** PARTS OF THE EXERCISE **
1) In the reloading thread, update the passage between "Looking for some" and "(Mar 20, 2005)", inclusive, so that "Hodgdon Longshot Powder" replaces "Alliant Steel Powder".
2) According to the thread on Kent/Cheddite hull reloading, why is the poster mostly limited to a 1 3/8 oz load with these hulls?
3) Name every wad, powder and primer that the opening post of the Kent/Cheddite hull thread says the poster would prefer.

** DOCUMENT EXTRACT **
========================================================================
# 3.5" Kent/Cheddite Hull Reloading Data



## southdakbearfan (Oct 11, 2004)

Looking for some Steel shot reloading data for Kent/Cheddite hulls.

1 3/8 or 1 1/2 oz, Sam1 or Precision Reloading Wads, Alliant Steel Powder, W209 Primers preferably.


----------



## jumper (Mar 20, 2005)

I think primer pocket is a problem. Itis sized for the 606. casing is also short


----------



## southdakbearfan (Oct 11, 2004)

Should have replied, I found some data on them. W209's fit fine in these, but they are kents. I know the hulls are cheddites but they may not have the larger 606 or 616 whichever it is in them.

They are a smidge shorter and a different basewad, which is why I am pretty much stuck with a 1 3/8 oz load to get over 1400 fps out of them. I like the federals a lot better as I can push 1450-1500 with a 1 1/2 oz load, but I have a boatload of kent hulls from a buddy to use up.

Sticking mainly to 1 3/80z loads for duck hunting with 2's or 3's. Rarely ever get a wounded duck and I can reload cheaper or as cheap with 3.5's than I can buy 3"s.


----------
========================================================================
** GIVEN DATA **
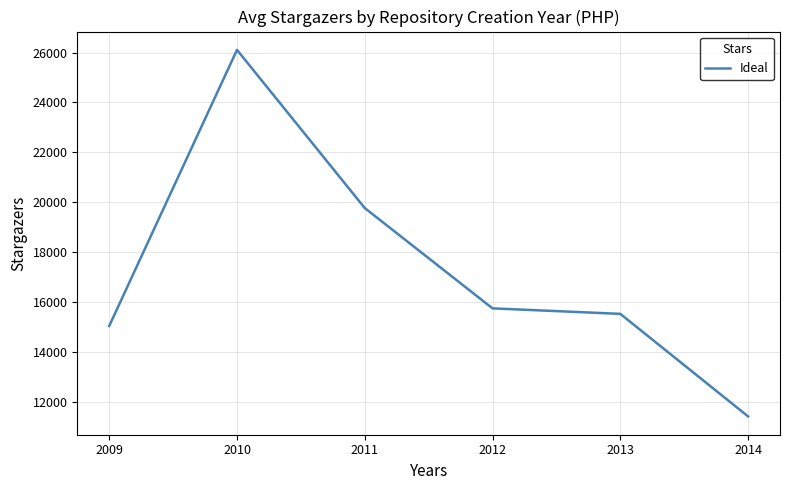

What is the difference between the second highest and minimum values?

8335.7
========================================================================
** SET OF ANSWERS **
1)
Looking for some Steel shot reloading data for Kent/Cheddite hulls.

1 3/8 or 1 1/2 oz, Sam1 or Precision Reloading Wads, Hodgdon Longshot Powder, W209 Primers preferably.


----------



## jumper (Mar 20, 2005)

2) The Kent hulls are slightly shorter and have a different basewad. Because of this, a 1 3/8 oz load is what the poster uses to get over 1400 fps from them.

3)
- Sam1 wads
- Precision Reloading Wads
- Alliant Steel Powder
- W209 Primers